## EXERCISE OBJECTIVE
Exactly as given, repeat all of the entries.

## RECORDS FOR THIS EXERCISE
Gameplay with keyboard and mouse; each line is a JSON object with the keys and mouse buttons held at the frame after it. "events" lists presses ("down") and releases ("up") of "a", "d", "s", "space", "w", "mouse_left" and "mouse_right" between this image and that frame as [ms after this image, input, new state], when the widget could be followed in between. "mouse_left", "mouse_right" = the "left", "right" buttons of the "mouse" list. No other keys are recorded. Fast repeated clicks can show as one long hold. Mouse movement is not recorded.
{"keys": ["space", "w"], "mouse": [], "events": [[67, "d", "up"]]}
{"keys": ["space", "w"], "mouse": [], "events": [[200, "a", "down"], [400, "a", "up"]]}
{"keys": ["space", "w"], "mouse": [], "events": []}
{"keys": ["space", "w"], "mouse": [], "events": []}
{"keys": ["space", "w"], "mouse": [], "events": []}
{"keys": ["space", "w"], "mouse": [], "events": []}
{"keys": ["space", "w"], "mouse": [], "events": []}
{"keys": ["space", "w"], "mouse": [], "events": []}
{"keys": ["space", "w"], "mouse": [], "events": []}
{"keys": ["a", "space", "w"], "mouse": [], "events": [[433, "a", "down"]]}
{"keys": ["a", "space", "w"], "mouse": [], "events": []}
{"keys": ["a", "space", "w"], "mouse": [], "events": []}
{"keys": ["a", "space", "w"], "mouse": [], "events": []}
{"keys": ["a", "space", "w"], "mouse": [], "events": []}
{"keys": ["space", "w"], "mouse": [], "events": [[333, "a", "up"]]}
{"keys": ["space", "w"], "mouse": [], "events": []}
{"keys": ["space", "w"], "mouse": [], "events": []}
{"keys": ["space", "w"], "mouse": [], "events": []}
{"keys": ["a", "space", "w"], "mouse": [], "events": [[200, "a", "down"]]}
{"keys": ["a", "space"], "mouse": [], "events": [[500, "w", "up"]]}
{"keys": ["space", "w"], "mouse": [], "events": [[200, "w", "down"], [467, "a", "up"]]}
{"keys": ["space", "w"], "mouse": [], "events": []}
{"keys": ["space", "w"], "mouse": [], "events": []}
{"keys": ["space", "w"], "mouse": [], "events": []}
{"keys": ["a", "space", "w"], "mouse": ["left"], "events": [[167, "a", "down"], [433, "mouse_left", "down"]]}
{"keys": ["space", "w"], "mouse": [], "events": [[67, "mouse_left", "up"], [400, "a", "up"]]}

## RESULT OF THE EXERCISE
Gameplay with keyboard and mouse; each line is a JSON object with the keys and mouse buttons held at the frame after it. "events" lists presses ("down") and releases ("up") of "a", "d", "s", "space", "w", "mouse_left" and "mouse_right" between this image and that frame as [ms after this image, input, new state], when the widget could be followed in between. "mouse_left", "mouse_right" = the "left", "right" buttons of the "mouse" list. No other keys are recorded. Fast repeated clicks can show as one long hold. Mouse movement is not recorded.
{"keys": ["space", "w"], "mouse": [], "events": [[67, "d", "up"]]}
{"keys": ["space", "w"], "mouse": [], "events": [[200, "a", "down"], [400, "a", "up"]]}
{"keys": ["space", "w"], "mouse": [], "events": []}
{"keys": ["space", "w"], "mouse": [], "events": []}
{"keys": ["space", "w"], "mouse": [], "events": []}
{"keys": ["space", "w"], "mouse": [], "events": []}
{"keys": ["space", "w"], "mouse": [], "events": []}
{"keys": ["space", "w"], "mouse": [], "events": []}
{"keys": ["space", "w"], "mouse": [], "events": []}
{"keys": ["a", "space", "w"], "mouse": [], "events": [[433, "a", "down"]]}
{"keys": ["a", "space", "w"], "mouse": [], "events": []}
{"keys": ["a", "space", "w"], "mouse": [], "events": []}
{"keys": ["a", "space", "w"], "mouse": [], "events": []}
{"keys": ["a", "space", "w"], "mouse": [], "events": []}
{"keys": ["space", "w"], "mouse": [], "events": [[333, "a", "up"]]}
{"keys": ["space", "w"], "mouse": [], "events": []}
{"keys": ["space", "w"], "mouse": [], "events": []}
{"keys": ["space", "w"], "mouse": [], "events": []}
{"keys": ["a", "space", "w"], "mouse": [], "events": [[200, "a", "down"]]}
{"keys": ["a", "space"], "mouse": [], "events": [[500, "w", "up"]]}
{"keys": ["space", "w"], "mouse": [], "events": [[200, "w", "down"], [467, "a", "up"]]}
{"keys": ["space", "w"], "mouse": [], "events": []}
{"keys": ["space", "w"], "mouse": [], "events": []}
{"keys": ["space", "w"], "mouse": [], "events": []}
{"keys": ["a", "space", "w"], "mouse": ["left"], "events": [[167, "a", "down"], [433, "mouse_left", "down"]]}
{"keys": ["space", "w"], "mouse": [], "events": [[67, "mouse_left", "up"], [400, "a", "up"]]}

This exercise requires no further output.